Data Scientist, ZephyrAI
Abstract: Adapting machine learning algorithms to better handle clustering or other partition structure within training data sets is important across a wide variety of biological applications. We first consider the task of learning prediction models when multiple training studies are available. We present a novel weighting approach for constructing tree-based ensemble learners in this setting, showing that incorporating multiple layers of ensembling in the training process by weighting trees increases the robustness of the resulting predictor and achieves superior performance to Random Forest.
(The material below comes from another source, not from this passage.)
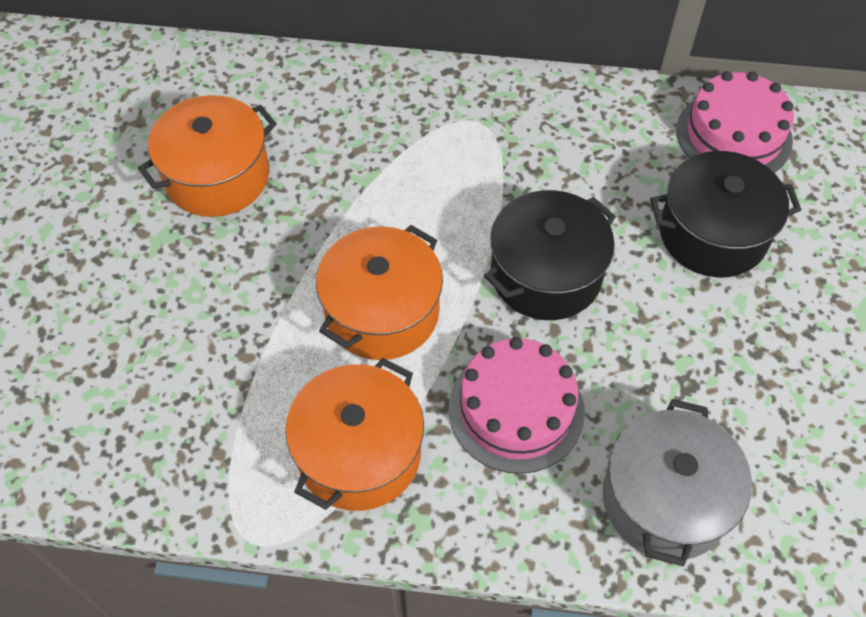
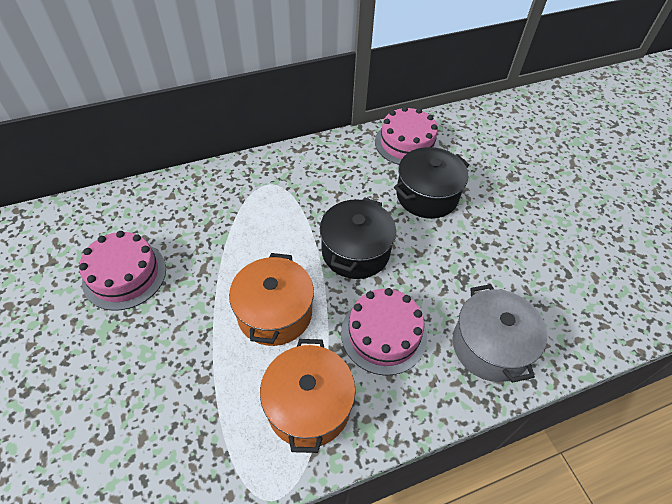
camera: 30 degrees left, 5 degrees down
orange pot [138,95,277,217] -> pink cake [79,231,166,311]

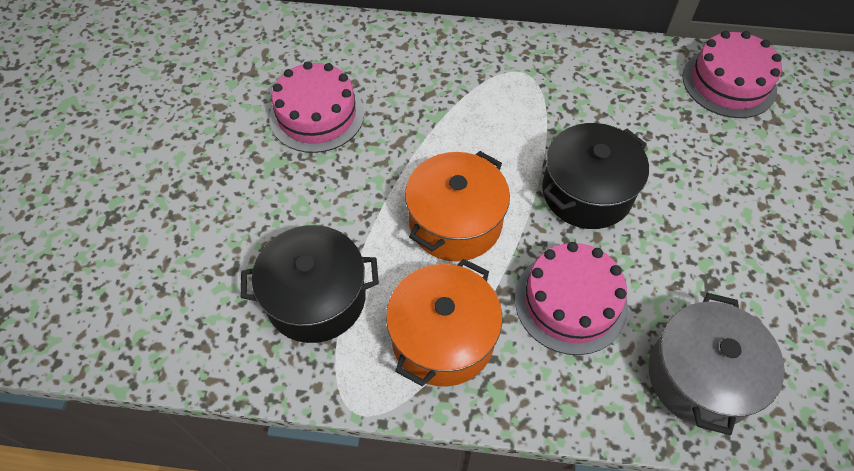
camera: 30 degrees right, 5 degrees up
black pot [394,147,469,219] -> black pot moved to [240,225,379,343]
Next, we broaden the scope of the problem to consider the effect of ensembling forest-based learners trained on clusters within a single data set with heterogeneity in the distribution of the features. We show that constructing ensembles of forests trained on estimated clusters determined by algorithms such as k-means results in significant improvements in accuracy and generalizability over the traditional Random Forest algorithm. We denote our novel approach as the Cross-Cluster Weighted Forest, and display its robustness and accuracy across simulations and on cancer molecular profiling and gene expression data sets that are naturally divisible into clusters. Finally, we provide theoretical support to these empirical observations by asymptotically analyzing linear least squares and random forest regressions under a linear model. In particular, for random forest regression under fixed dimensional linear models, our bounds imply a strict benefit of our ensembling strategy over classic Random Forest.
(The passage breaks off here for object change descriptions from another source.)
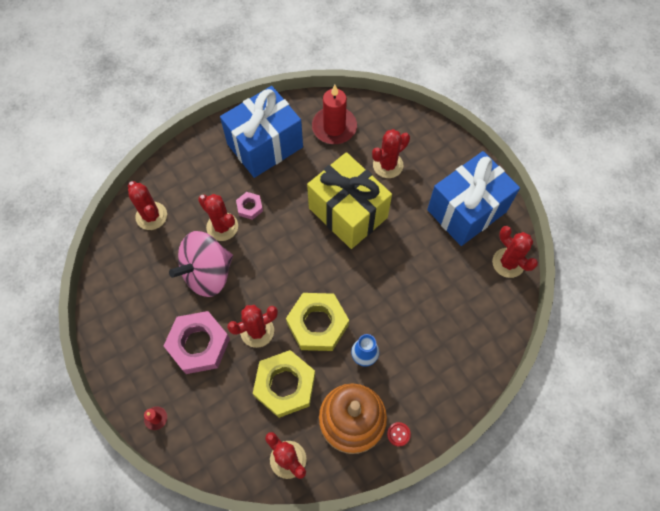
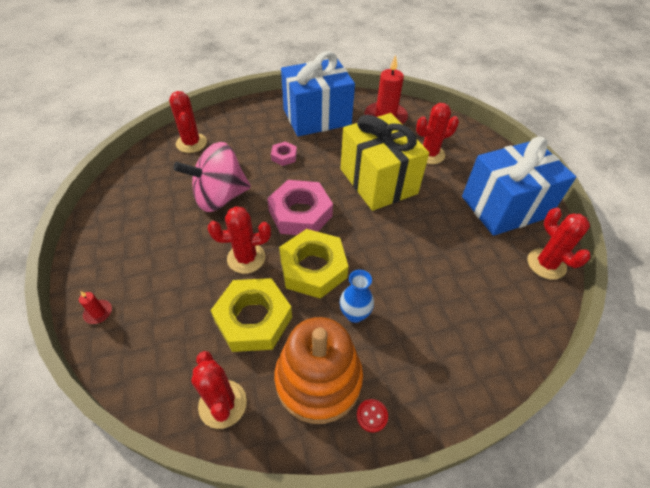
camera: 15 degrees right, 15 degrees down
pink nut [164,311,230,374] -> pink nut moved to [267,180,333,235]
red cactus [198,194,238,241] -> none

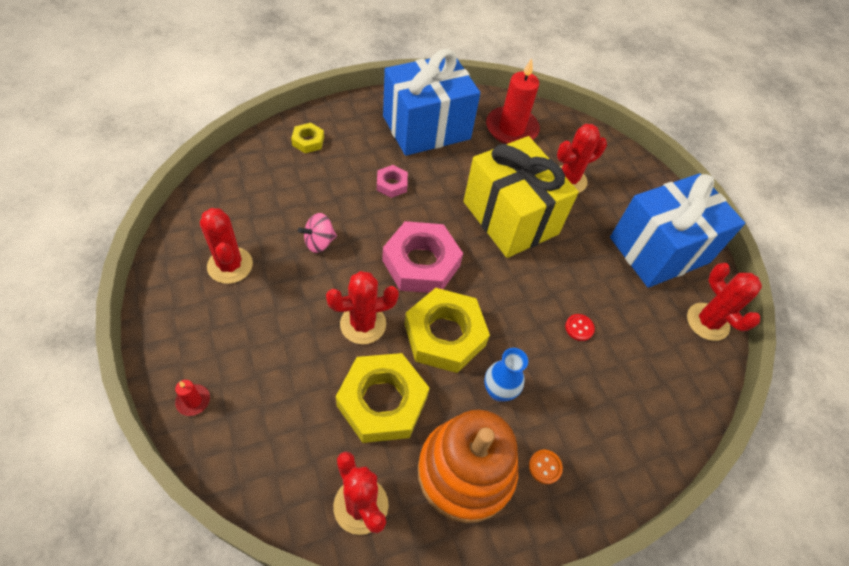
camera: 10 degrees left, 5 degrees up
red cactus [169,91,207,153] -> red cactus moved to [200,208,253,284]
pink spinning top [173,142,251,212] -> pink spinning top [298,213,337,253], size x0.46
red button [357,399,388,432] -> red button moved to [565,314,595,341]
none -> yellow nut [291,123,324,153]
none -> orange button [529,450,563,484]

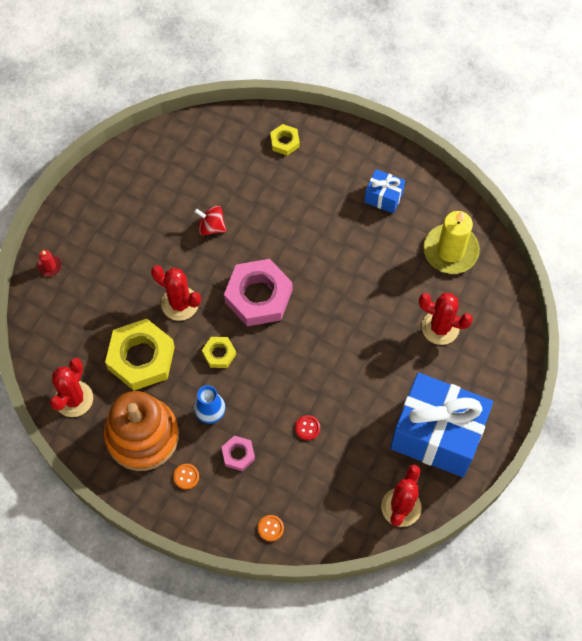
camera: 55 degrees right, 10 degrees up
red cactus [200,208,253,284] -> none
pink spinning top [298,213,337,253] -> red spinning top [194,206,226,235]
pink nut [377,165,408,198] -> pink nut moved to [221,435,255,471]
blue gift [383,49,480,156] -> blue gift [365,169,405,213], size x0.44
yellow nut [404,288,490,373] -> yellow nut [202,337,236,368], size x0.48
yellow gift [464,136,579,258] -> none
red candle [486,58,540,144] -> yellow candle [423,211,480,274]
none -> orange button [258,515,284,541]

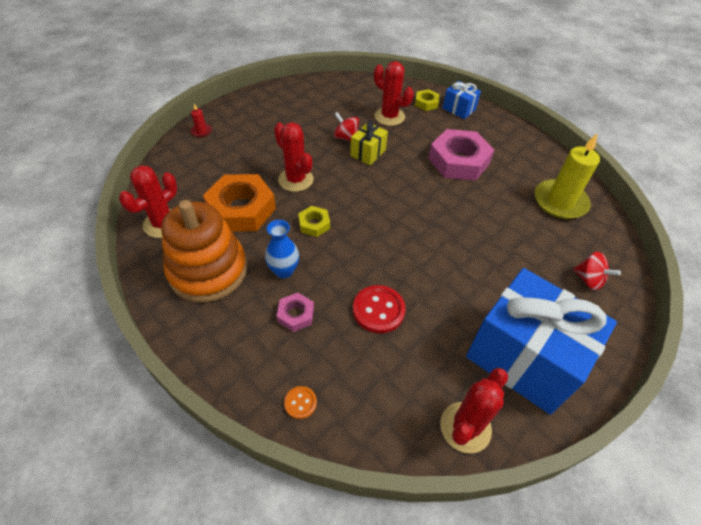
camera: 15 degrees right, 15 degrees down
yellow nut [105,319,175,391] -> orange nut [203,174,276,232]
orange button [173,464,199,489] -> none
pink nut [224,259,292,326] -> pink nut moved to [428,129,494,181]
red button [295,415,320,440] -> red button [353,285,406,333], size x1.86
blue gift [365,169,405,213] -> blue gift moved to [442,81,481,119]
red cactus [419,293,473,345] -> red cactus moved to [374,61,414,126]
none -> yellow gift [350,121,388,165]
none -> red spinning top [573,252,621,290]

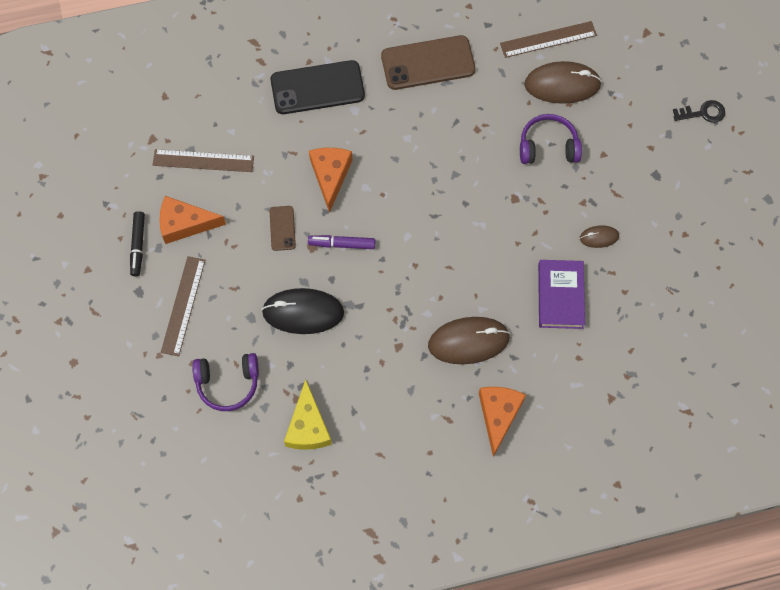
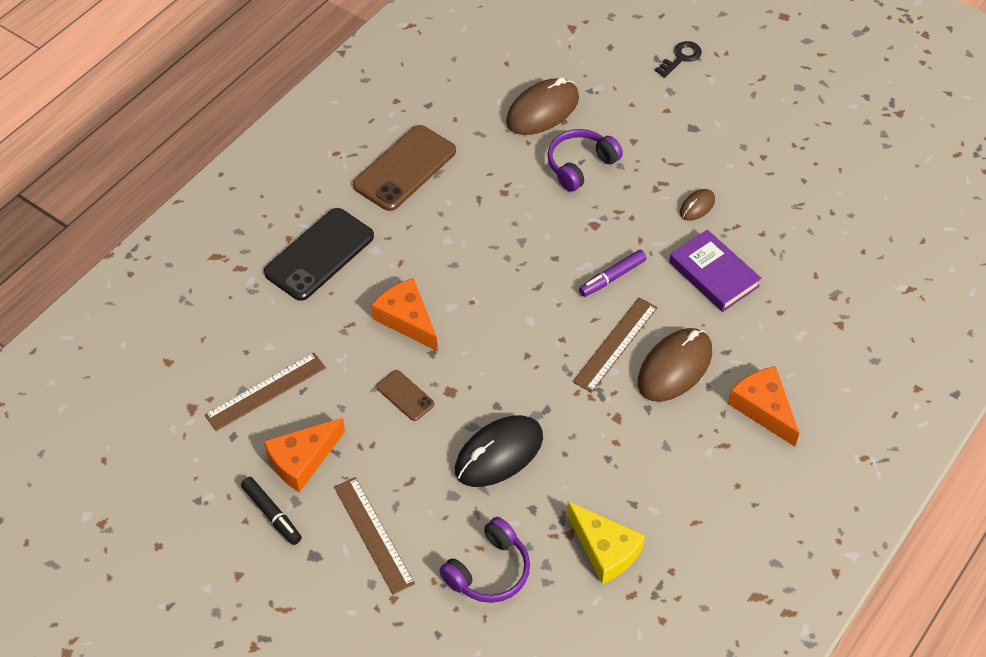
camera: 40 degrees left, 15 degrees down
purple marker [308,235,375,249] -> purple marker moved to [579,250,647,297]
brown ruler [500,21,597,58] -> brown ruler moved to [572,297,658,393]

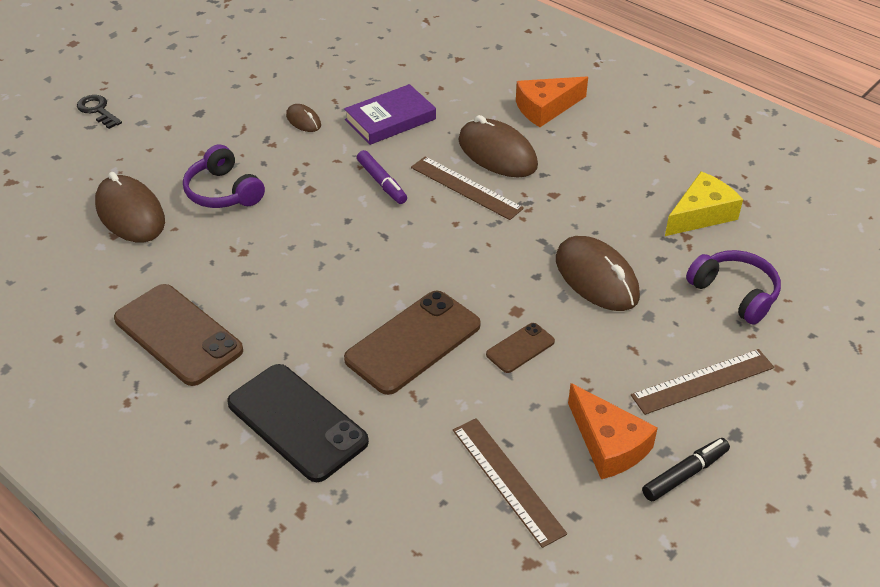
camera: 85 degrees left, 10 degrees down
orange cheese [371,278,438,352] -> brown phone [344,291,481,395]
black mouse [455,415,543,487] -> brown mouse [556,236,640,311]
Maya Ramchandran recently completed her PhD at the Harvard Biostatistics department under the supervision of Dr. Giovanni Parmigiani, where she developed machine learning ensembling strategies with applications to cancer prediction problems. She holds a BS in Applied Mathematics-Biology from Brown University and a Masters of Music in Violin Performance from the New England Conservatory. She currently works as a data scientist at ZephyrAI, a biotechnology startup that develops novel drug combination and repurposing treatments for oncology.